# start of TASK DATA

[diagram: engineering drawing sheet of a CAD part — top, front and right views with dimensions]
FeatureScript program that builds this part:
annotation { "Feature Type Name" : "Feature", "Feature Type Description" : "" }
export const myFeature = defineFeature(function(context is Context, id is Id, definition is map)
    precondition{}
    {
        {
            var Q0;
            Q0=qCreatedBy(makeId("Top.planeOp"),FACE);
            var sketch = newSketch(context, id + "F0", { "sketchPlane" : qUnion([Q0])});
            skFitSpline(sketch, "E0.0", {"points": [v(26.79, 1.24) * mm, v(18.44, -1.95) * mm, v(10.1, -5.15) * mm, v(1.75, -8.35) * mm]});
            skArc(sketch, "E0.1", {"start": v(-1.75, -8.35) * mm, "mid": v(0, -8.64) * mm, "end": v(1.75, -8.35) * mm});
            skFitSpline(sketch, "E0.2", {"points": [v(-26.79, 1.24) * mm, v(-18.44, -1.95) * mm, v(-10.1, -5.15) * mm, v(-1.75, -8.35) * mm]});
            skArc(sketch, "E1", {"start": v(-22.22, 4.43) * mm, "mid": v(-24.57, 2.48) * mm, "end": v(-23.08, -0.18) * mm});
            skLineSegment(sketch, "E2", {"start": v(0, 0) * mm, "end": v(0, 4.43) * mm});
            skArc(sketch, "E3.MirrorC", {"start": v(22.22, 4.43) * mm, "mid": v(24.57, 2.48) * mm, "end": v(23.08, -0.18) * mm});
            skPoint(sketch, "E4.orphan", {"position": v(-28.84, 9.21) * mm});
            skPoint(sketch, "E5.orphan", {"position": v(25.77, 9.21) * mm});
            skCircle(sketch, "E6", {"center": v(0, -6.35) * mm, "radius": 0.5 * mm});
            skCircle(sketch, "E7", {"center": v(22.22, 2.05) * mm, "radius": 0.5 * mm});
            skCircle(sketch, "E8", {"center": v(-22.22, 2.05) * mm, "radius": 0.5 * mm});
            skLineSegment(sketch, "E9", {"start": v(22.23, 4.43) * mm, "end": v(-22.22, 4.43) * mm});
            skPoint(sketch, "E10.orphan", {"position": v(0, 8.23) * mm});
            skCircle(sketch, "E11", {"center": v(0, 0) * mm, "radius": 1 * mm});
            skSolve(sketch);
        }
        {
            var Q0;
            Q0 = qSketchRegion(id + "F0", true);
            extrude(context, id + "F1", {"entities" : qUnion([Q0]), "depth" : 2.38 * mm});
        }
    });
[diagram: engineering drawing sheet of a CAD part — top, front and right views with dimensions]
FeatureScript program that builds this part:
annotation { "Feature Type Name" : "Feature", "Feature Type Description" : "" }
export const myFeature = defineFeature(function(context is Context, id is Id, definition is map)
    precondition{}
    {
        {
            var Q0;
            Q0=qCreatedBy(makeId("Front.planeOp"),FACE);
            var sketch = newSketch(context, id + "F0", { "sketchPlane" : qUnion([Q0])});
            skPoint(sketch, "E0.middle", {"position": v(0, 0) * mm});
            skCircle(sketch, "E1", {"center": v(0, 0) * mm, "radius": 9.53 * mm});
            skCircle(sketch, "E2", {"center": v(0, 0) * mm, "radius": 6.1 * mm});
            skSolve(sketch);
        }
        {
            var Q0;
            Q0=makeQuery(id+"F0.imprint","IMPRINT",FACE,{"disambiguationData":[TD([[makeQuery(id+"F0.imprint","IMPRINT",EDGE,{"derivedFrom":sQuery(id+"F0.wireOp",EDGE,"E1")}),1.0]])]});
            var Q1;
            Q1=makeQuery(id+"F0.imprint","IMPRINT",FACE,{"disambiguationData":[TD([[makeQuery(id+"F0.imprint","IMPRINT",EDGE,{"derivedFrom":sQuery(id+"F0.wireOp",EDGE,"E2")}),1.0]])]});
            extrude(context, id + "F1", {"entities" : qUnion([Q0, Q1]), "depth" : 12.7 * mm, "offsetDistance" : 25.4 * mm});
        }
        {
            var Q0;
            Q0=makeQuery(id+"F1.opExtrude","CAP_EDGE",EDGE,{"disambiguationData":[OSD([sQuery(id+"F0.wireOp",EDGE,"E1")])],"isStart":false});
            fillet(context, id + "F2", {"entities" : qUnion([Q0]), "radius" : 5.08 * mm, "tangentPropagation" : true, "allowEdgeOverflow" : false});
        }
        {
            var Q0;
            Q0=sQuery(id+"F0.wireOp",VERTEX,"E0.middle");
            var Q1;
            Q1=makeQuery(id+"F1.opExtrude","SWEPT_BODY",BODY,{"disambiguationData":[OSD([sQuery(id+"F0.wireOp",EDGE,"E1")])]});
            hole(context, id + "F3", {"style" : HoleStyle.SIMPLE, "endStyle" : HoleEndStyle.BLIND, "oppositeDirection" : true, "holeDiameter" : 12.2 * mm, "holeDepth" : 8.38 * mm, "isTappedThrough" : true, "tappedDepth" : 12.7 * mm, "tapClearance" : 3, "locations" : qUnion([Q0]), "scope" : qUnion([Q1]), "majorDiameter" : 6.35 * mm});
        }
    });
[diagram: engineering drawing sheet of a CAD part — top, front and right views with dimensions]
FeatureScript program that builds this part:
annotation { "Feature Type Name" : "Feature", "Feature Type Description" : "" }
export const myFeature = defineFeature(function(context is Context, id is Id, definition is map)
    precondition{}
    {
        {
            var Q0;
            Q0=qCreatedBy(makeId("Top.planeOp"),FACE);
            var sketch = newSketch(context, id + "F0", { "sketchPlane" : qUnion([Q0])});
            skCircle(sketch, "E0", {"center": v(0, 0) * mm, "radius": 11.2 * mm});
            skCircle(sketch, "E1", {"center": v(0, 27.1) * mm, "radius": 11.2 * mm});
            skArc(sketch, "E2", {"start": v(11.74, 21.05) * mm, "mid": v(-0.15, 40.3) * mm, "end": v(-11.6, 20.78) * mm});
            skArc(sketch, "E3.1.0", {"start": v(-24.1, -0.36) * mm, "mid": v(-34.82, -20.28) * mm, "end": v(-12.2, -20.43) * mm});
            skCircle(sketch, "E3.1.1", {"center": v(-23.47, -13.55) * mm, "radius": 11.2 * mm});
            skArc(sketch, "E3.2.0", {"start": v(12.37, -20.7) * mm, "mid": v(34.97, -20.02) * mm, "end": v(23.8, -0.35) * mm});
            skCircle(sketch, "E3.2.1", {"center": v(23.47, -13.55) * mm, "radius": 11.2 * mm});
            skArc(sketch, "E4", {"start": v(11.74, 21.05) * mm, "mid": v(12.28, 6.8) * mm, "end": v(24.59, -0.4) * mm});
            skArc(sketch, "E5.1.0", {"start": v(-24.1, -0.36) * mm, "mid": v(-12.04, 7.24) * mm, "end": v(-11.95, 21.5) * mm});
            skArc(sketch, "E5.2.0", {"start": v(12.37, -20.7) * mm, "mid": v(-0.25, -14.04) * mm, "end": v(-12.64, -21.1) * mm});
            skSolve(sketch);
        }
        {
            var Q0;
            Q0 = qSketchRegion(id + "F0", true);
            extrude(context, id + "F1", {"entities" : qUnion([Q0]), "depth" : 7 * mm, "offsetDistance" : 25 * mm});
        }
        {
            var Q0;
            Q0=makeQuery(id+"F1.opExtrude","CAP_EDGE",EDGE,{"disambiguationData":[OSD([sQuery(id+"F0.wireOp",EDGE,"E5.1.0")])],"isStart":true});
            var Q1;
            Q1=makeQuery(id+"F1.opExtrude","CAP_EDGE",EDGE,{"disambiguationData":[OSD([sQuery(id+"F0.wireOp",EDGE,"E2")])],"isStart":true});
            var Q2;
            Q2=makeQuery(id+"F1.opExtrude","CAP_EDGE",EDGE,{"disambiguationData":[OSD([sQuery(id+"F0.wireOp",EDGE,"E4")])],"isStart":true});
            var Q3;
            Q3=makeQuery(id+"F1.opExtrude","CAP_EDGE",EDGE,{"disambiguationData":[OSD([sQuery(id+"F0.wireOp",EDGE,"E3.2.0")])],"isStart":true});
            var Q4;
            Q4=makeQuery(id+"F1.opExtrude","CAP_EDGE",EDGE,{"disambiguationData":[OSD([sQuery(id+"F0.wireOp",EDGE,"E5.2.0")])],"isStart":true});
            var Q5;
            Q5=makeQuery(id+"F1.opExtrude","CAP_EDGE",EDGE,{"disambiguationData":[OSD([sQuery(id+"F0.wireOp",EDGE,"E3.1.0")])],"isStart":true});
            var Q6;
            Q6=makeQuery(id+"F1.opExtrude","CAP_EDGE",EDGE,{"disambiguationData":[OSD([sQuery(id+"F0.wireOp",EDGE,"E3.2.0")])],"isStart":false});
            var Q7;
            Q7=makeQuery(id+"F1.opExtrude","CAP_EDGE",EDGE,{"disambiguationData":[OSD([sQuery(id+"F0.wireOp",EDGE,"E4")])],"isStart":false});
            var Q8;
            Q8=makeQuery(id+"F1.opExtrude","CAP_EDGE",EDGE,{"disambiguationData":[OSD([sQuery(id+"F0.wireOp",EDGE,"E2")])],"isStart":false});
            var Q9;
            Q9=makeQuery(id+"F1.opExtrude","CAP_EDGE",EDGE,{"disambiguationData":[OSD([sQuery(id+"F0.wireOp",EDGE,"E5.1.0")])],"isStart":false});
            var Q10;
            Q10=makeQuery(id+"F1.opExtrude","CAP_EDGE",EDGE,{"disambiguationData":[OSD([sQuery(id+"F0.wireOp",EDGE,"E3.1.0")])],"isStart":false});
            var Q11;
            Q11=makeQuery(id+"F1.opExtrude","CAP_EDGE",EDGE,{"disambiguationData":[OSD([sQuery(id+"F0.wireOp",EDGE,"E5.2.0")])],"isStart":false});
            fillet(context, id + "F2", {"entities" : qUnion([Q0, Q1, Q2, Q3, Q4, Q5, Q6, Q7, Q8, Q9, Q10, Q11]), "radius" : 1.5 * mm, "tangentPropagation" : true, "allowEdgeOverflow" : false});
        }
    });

# end of TASK DATA

THE REQUEST
Pick out each line of the material above that contains the string "derivedFrom", matching case exactly.

TASK RESPONSE
            Q0=makeQuery(id+"F0.imprint","IMPRINT",FACE,{"disambiguationData":[TD([[makeQuery(id+"F0.imprint","IMPRINT",EDGE,{"derivedFrom":sQuery(id+"F0.wireOp",EDGE,"E1")}),1.0]])]});
            Q1=makeQuery(id+"F0.imprint","IMPRINT",FACE,{"disambiguationData":[TD([[makeQuery(id+"F0.imprint","IMPRINT",EDGE,{"derivedFrom":sQuery(id+"F0.wireOp",EDGE,"E2")}),1.0]])]});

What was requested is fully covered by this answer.